Girando a lâmina com destreza, Shen Xianxun partiu ao meio as duas criaturas; suas metades superiores tombaram ao chão com um baque seco.
O velho monge olhou, perplexo. Não compreendia como sua presa indefesa subitamente virara o jogo.
Guardando a espada, Shen Xianxun invocou um raio em sua palma e lançou seis rajadas seguidas contra o monge, que estremeceu e ficou imóvel. As duas criaturas cadavéricas secaram visivelmente, até virarem pó.
“Rapaz, o velho morreu. Toda a energia morta do templo está sem dono; absorva-a com o anel que te dei.”
“Entendido.”
Erguendo a mão, Shen Xianxun absorveu toda a energia morta do templo para dentro do anel.
Após essa breve limpeza, correu para o salão lateral.
“Fengdu, que criatura era aquela que encontramos anteontem? Parecias tão assustado!”
Shen Xianxun recordou a noite em que Fengdu lhe mandara fugir, ao avistar a sombra na mansão da família Li.
“Era um ceifador.” Fengdu hesitou antes de responder.
“Um ceifador? Eles realmente existem?”
“Sim, e um dia irás conhecê-los.”
“Parecias ter medo dele,” insistiu Shen Xianxun.

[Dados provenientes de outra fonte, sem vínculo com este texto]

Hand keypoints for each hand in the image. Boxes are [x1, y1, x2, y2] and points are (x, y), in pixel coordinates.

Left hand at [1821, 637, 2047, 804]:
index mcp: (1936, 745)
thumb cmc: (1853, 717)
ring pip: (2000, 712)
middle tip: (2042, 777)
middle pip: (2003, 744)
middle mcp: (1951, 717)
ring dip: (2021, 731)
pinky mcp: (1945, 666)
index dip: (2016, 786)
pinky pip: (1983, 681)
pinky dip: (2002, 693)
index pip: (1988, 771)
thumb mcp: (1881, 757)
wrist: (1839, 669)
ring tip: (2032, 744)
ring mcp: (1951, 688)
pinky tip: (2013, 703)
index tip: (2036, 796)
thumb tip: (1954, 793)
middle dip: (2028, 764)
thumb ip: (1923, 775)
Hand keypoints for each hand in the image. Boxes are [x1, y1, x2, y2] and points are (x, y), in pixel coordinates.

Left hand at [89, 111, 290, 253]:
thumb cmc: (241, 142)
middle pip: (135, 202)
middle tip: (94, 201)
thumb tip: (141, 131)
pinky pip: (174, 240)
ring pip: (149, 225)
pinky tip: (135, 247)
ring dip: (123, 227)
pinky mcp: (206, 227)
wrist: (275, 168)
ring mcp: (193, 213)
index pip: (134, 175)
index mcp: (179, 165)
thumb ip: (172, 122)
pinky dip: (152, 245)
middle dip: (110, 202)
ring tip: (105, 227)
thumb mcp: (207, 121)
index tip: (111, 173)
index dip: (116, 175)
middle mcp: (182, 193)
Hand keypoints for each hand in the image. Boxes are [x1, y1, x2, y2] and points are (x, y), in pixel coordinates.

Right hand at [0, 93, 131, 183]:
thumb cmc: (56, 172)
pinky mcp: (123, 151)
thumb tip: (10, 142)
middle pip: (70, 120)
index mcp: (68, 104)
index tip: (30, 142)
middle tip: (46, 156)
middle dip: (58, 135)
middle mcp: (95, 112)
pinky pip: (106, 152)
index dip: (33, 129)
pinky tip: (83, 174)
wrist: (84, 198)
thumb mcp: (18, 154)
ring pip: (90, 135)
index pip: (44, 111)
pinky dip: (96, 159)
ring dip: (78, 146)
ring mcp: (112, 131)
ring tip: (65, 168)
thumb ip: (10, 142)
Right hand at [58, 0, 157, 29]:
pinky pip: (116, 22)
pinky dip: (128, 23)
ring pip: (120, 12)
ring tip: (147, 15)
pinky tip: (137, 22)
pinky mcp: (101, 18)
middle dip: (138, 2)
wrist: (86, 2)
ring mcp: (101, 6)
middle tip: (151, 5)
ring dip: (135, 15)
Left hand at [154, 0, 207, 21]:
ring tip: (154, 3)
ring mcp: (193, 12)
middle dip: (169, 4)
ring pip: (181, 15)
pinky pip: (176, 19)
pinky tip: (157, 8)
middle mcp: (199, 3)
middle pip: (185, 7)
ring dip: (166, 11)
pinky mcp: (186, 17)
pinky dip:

“Eu, temer um ser tão insignificante? Só me preocupo que te arraste para o além.”
“Bah...”
Por dentro, Shen Xianxun fez um gesto obsceno.
Ao chegar ao salão lateral, pensou em como agir e decidiu: seria melhor desmaiar os dois. Certas explicações seriam trabalhosas demais.
Restaurou a influência do Véu Celestial sobre eles; imediatamente, Li Xuan e Li Ling’er ficaram completamente desorientados, sem qualquer percepção.
“Prima, onde você está? Consegue me ouvir?”
“Primo, primo, onde você está? Não me assuste!”
Na verdade, estavam separados por apenas um palmo, mas, sob o efeito do Véu Celestial, nada percebiam.
Com dois golpes rápidos, Shen Xianxun fez ambos desabarem.
Formou um selo e desfez o Véu Celestial — seu consumo era alto demais.
Após afastar algumas pedras do chão e restaurar o ambiente, sentou-se junto à estátua de Buda e esperou tranquilamente pelo amanhecer.